Simply pass your list of files into file.info which can receive more than 1 value as input and returns a data frame as according to docs, ?file.info.

只需将您的文件列表传递到file.info,该文件可以接收多于1个值作为输入,并根据文档“?file.info”返回数据框。

final_df <- file.info(listOfFiles_M)

No need to initialize an empty data frame and map values to it or rbind iterative returned objects.

无需初始化空数据框并将值映射到它或rbind迭代返回的对象。

#2


0  

I assume the function file.info is designed to take a name of a file and then spit out a vector of length 7 which you use to populate a row.

我假设函数file.info被设计为获取文件的名称,然后吐出长度为7的向量,用于填充行。

Just a recommendation, this is a bit hard to test when we do not have file.info function's output for at least 1 file. So I would recommend simplifying your m_files data frame when you post.

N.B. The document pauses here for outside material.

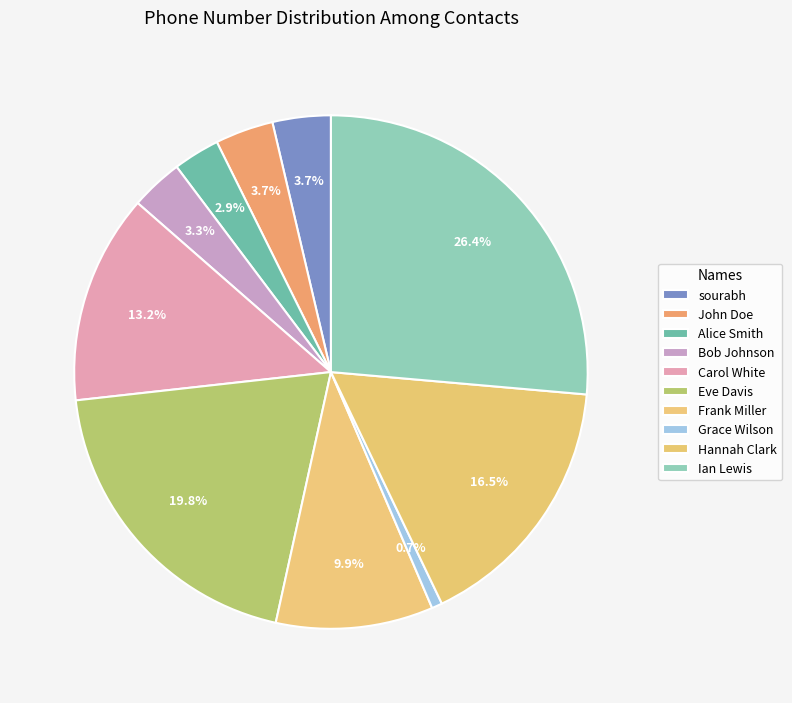

Count the number of slices in the pie.

10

只是一个建议,当我们没有至少1个文件的file.info函数输出时,这有点难以测试。因此,我建议您在发布时简化m_files数据框。

I believe the only issue is that you need to specify the x argument in your lapply.

我相信唯一的问题是你需要在你的lapply中指定x参数。

 lapply(listOfFiles_M, test.info, x = m_files)

the ... argument in apply is for you to list other arugments the function you pass apply may need, in this case it is test.info.

apply中的...参数是为您列出您传递的函数可能需要的其他语句,在这种情况下它是test.info。